Jewish Communal Life in Hungary and Rumania Found Not Hampered

The president of the American Jewish Committee challenged the Soviet Union today to grant religious and cultural freedom to its Jewish citizens equal to that existing in Hungary and Rumania.

Morris B. Abram, who returned from a trip to Hungary, Rumania and Israel, told a press conference here that despite the fact that the Hungarian and Rumanian governments are as anti-religious in outlook as the Soviet Union, there is no evidence of serious restrictions in the two smaller Communist countries against the religious and cultural pursuits of the Jewish communities there.

In his report, based on visits to rural areas and meetings with leaders of local Jewish communities, Mr. Abram pointed out that “Hungarian and Rumanian Jews carry on extensive communal life and fully manifest their religious beliefs.” He noted that they have central religious organizations that are allowed to maintain contacts with worldwide Jewish organizations and that they have Jewish schools and publications. Rumania, he said, supports two Yiddish State Theaters and Hungary has a Jewish theological seminary and a Jewish museum.

“If these other Communist nations can respect the religious and cultural rights of the Jews, why can’t the USSR?” Mr. Abram asked, adding: “We are simply asking the Russians to grant the Jews and other observing religious people the rights that are already provided in their constitutions.”

70 JEWISH COMMUNITIES FUNCTION IN RUMANIA, ABRAM REPORTS

Mr. Abram met with Chief Rabbi Moses Rosen, of Rumania, Dr. Seifert Geza, president of the Board of Deputies of Hungarian Jews; and with Dr. Alexander Scheiber,

Rumania has some 70 Jewish communities, he reported, with an estimated 120, 000-130, 000 Jews. In the town of Vaslui, from which Mr. Abram’s father emigrated in 1904, he noted that the Jewish community numbered 4, 000 before the war but that now there were less than 300 Jews in the town with an average of 35 worshipers on a Sabbath, using two synagogues standing side by side.

Mr. Abram said that he regretted the fact that one exception to the freedoms accorded Jews in Hungary and Rumania appeared to be the policy of the two governments not to permit emigration to other countries. The AJCommittee president said that he thought the major reason for the Soviet Union’s failure to provide religious and cultural freedom to Jews was the global power politics of the USSR which included arms shipments to the Arab states and affected that country’s internal policies.

ABRAM DISCUSSES JEWISH IDENTITY IN U.S. WITH ISRAELI LEADERS

In Israel, Mr. Abram met with Prime Minister Levi Eshkol, Foreign Minister Abba Eban and former Prime Minister David Ben-Gurion and other Israeli leaders. He told the Israeli officials that he was gratified to learn that the remaining government restrictions affecting Arab border communities in Israel were to be abolished. He also met with many families from East Europe — especially from the Soviet Union — who hoped that members still separated from them because of the Second World War would be allowed to join them in Israel.
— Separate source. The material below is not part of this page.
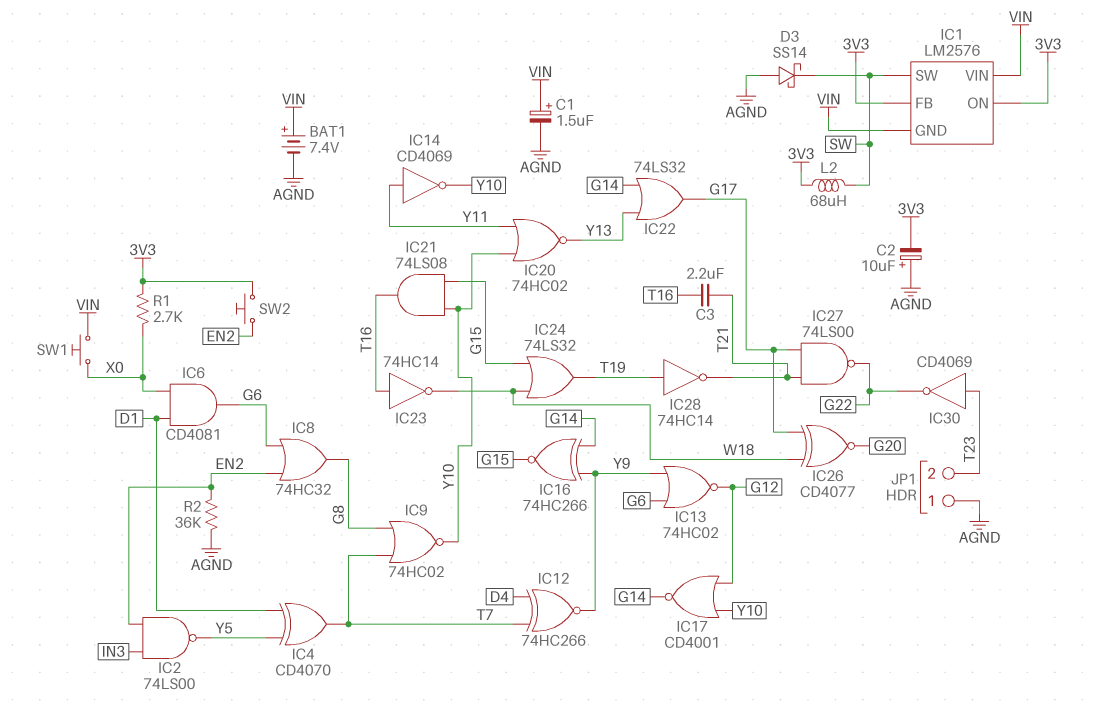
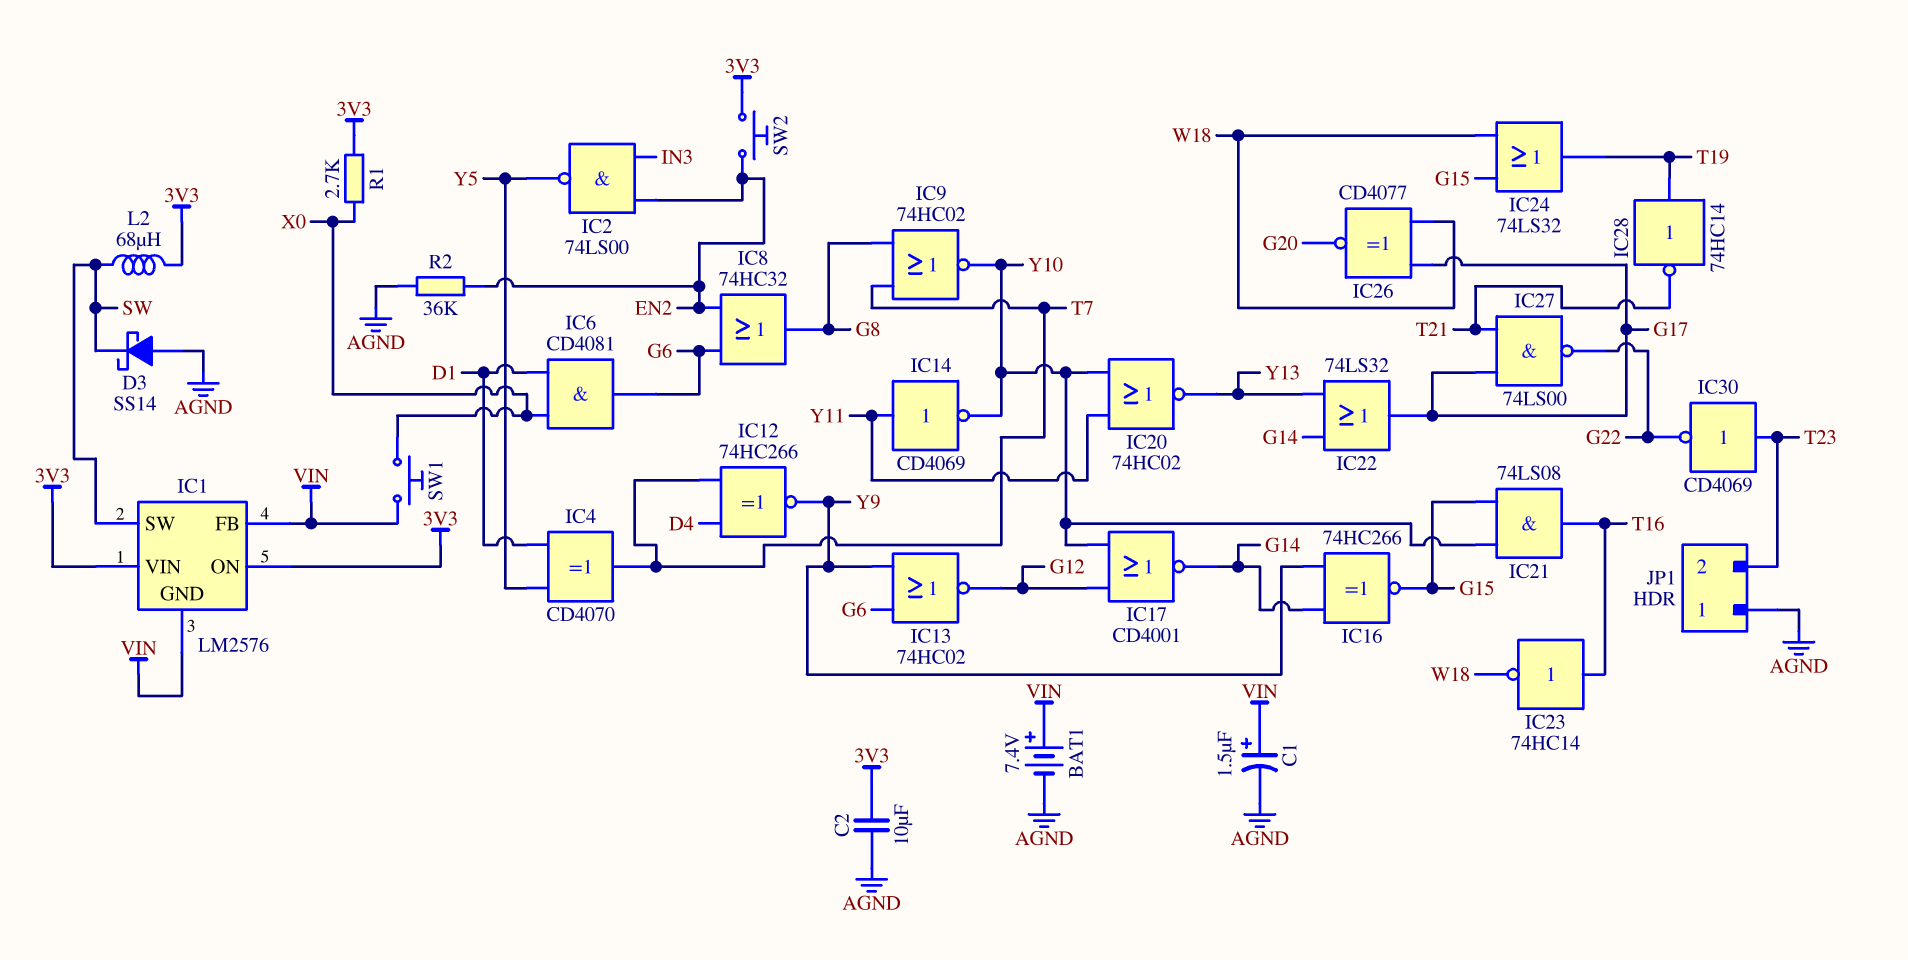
C2: 10uF (plus AGND, minus 3V3) -> 10uF (3V3, AGND)
C3: 2.2uF (T16, T21) -> none
IC1 pin FB: 3V3 -> VIN
IC1 pin VIN: VIN -> 3V3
Mr. Abram explained that he had told the Israeli officials that the problem of Jewish identity and of Jewish continuity generally, and the link between Israel and American Jewry in particular, is one of major concern to the American Jewish Committee. Another major concern, he said, is the problem of Soviet Jewry.

The Israeli leaders reviewed with Mr. Abram and reaffirmed an earlier understanding that “the State of Israel represents and speaks only on behalf of its own citizens, and in no way presumes to represent or speak in the name of the Jews who are citizens of any other country,” Mr. Abram said.

In spite of the fact that there is apparently little or no discrimination for against Jews in Hungary and Rumania, Mr. Abram stressed that “Hitler’s decimation has left the once-great Jewish spiritual and intellectual life that was Eastern Europe a mere shadow of its former self, sapped of its vigor and its vitality.” He said that the Jewish communities in the United States and Israel had the commitment and responsibility to establish and maintain the institutions needed to continue Jewish traditions.